Bank of England to Estimate Interest Rate That's Just Right
(Bloomberg) -- The Bank of England is about to try to put a number on normality.
After months of research, the central bank will provide an assessment of the Goldilocks interest rate for the first time when it announces its policy decision on Aug. 2. Known as r* (r-star), it’s the rate that keeps the economy neither too hot nor too cool over the long term.
The publication could help indicate where officials see the benchmark rate settling as they move away from ultra-accommodative monetary policy put in place in the wake of the financial crisis.
With a rocky track record providing guidance in the past, though, the BOE has to be careful that its new forecast isn’t interpreted as a promise waiting to be broken. Governor Mark Carney has backtracked repeatedly on when and how quickly the bank might raise interest rates in his five-year tenure so far.
For starters, the equilibrium rate -- both globally and in the U.K. -- isn’t permanently fixed, and policy makers say it’s now slowly rising after slumping in the wake of the financial crisis.
Economists estimate the “new normal” rate for the U.K. as anywhere between 1.5 and 2.5 percent over the next few years. The BOE’s benchmark rate is currently at 0.5 percent.
“By giving some indication of what they think the neutral rate is, we’ll have a better idea of what the glide path is to that,” said Hetal Mehta, an economist at Legal & General Investment Management in London. “It’s to give an anchor, it’s an extra tool, a part of their communications strategy and part of forward guidance.”
While the estimate is important, it may be overshadowed on Aug. 2. The BOE is widely expected to tighten monetary policy, raising its key rate to 0.75 percent. That would be a second hike since November, and policy makers say households should expect rates to rise several times over the next few years.

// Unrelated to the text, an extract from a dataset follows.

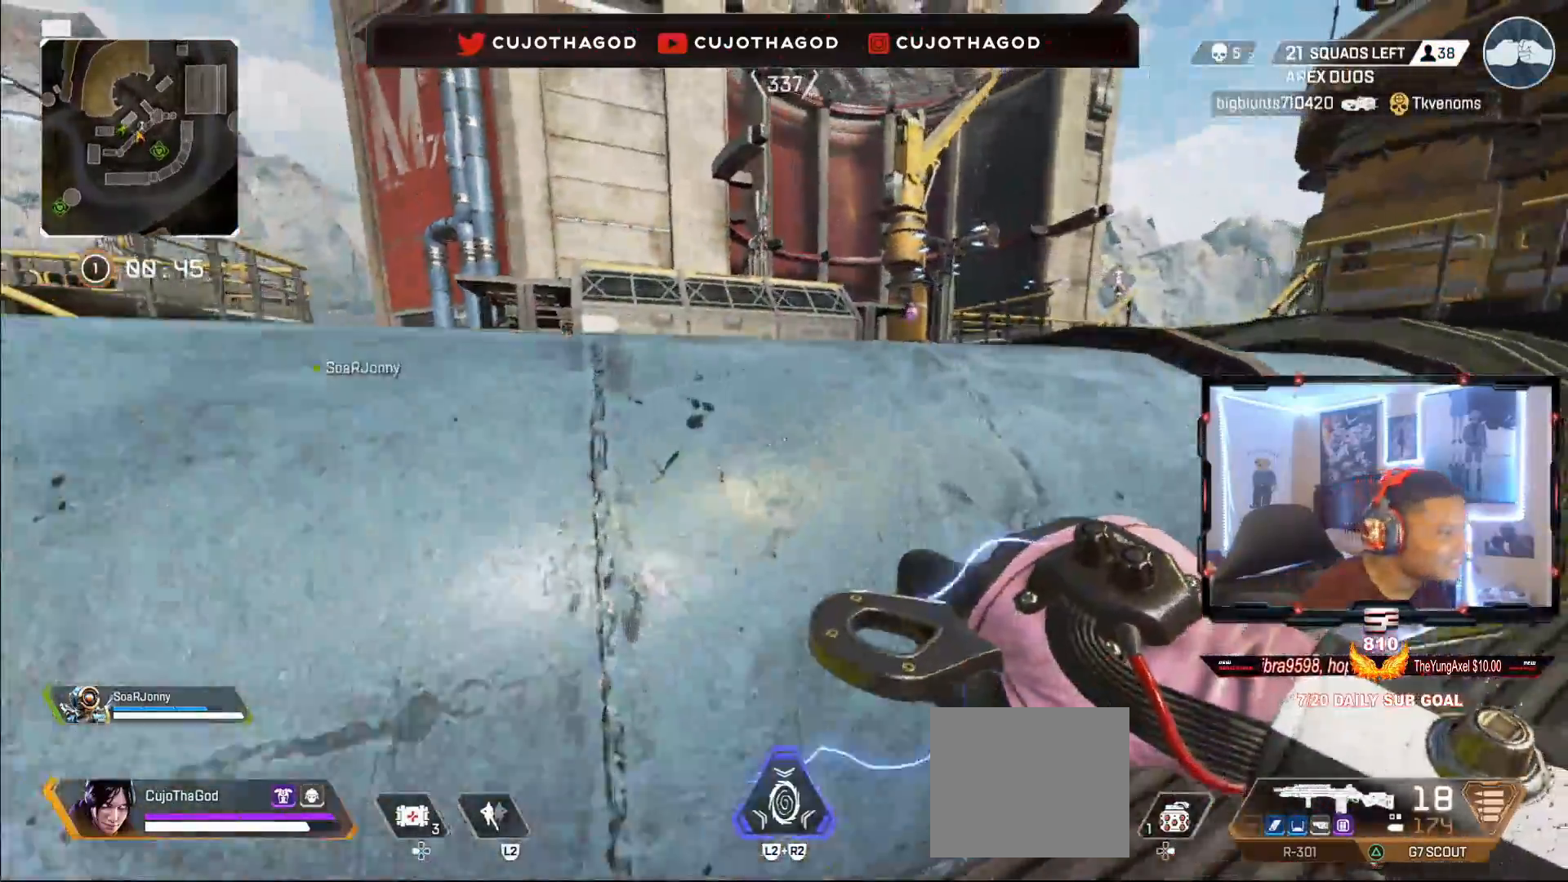
{"buttons": ["DPAD_LEFT"], "left_stick": "up", "right_stick": "center", "events": [[17, "CROSS", "up"], [200, "right_stick", "right"], [250, "L3", "down"], [400, "right_stick", "center"], [433, "L3", "up"], [500, "DPAD_LEFT", "down"]]}
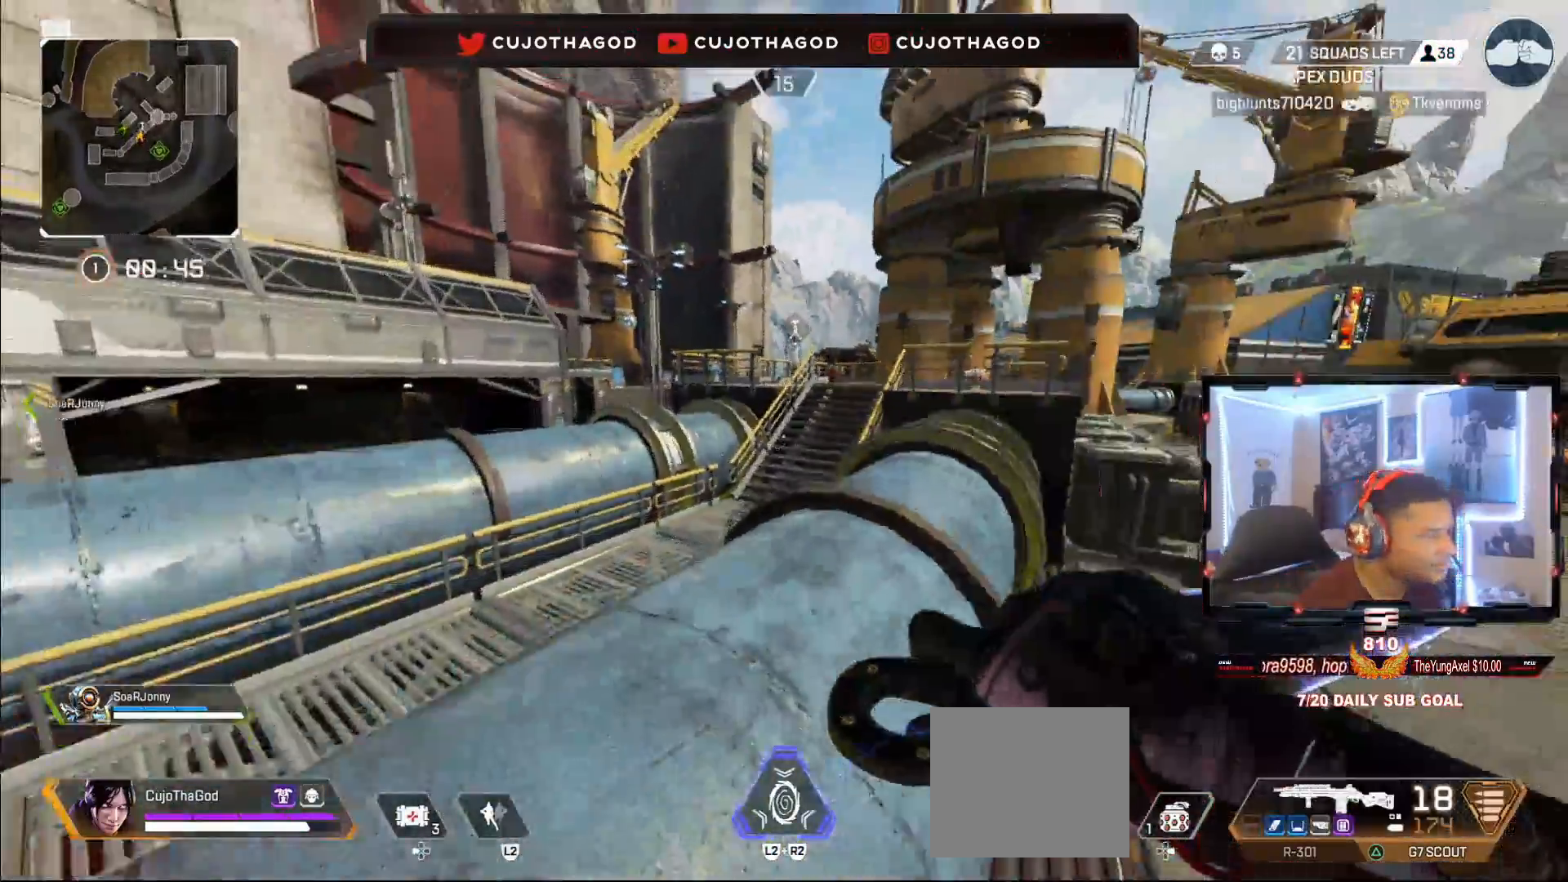
{"buttons": [], "left_stick": "up", "right_stick": "center", "events": [[350, "R3", "down"], [483, "DPAD_LEFT", "up"], [483, "R3", "up"]]}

Asked after a speech Monday whether he would vote for a rate increase, Deputy Governor Ben Broadbent said he didn’t know and wouldn’t say how he would vote.
The BOE will also be sensitive to the risk that investors will interpret the neutral rate estimate as a target or a promise. When Carney introduced forward guidance to the BOE in 2013, he quickly ran into trouble, having pledged to consider a rate increase after unemployment fell below a certain threshold. In reality, he found joblessness fell faster than expected and rates stayed stuck.
Bloomberg Economics forecasts that the neutral rate is currently between 0.75 and 1 percent, and will probably rise to around 1.5 percent by the end of the bank’s three-year forecast horizon. Kallum Pickering, an economist at Berenberg, says the bank will probably estimate a rise to 2.5 percent in that period, while JPMorgan economist Allan Monks gives a range between 1.5 and 2 percent.
Former Federal Reserve Chair Janet Yellen said “monetary policy should be at neutral only when economic conditions are ‘just right.”’ By most estimates, the U.K.’s output gap is closing and the BOE says inflation will return to its 2 percent target in the next few years, suggesting interest rates should be raised to neutral just to keep the economy from overheating.
Some BOE rate voters have commented on where the neutral rate might be going, without offering a precise estimate of what it is. Gertjan Vlieghe, an expert on the topic, is said to be a driving force behind the BOE publishing its neutral rate forecast.
He said earlier this year that he sees one or two quarter-point rate increases annually over the next three years, though the neutral rate is probably “well below” what it was before the recession.
That means that “even if rates were to rise a little faster than markets price in, I think that the general picture is still limited and gradual, not too far, and not too fast,” said BOE policy maker Michael Saunders, who has voted to raise bank rate for the last three meetings, earlier this month.
Carney said in May that the nine-member Monetary Policy Committee was reviewing the “possible range” for the equilibrium real rate in the medium term.
There are still plenty of potential obstacles on the path to normality for the Bank of England, including Brexit or global trade wars.
But economists say the effects of the financial crisis on the Goldilocks interest rate are dissolving. Those include weak productivity growth, fiscal consolidation, wide credit spreads, risk aversion, reduced capital spending and the post-crisis emphasis on balance sheet repair.
A neutral rate estimate is “trying to give people an idea of what normal actually means,” said Andrew Goodwin at Oxford Economics. “It’s long overdue.”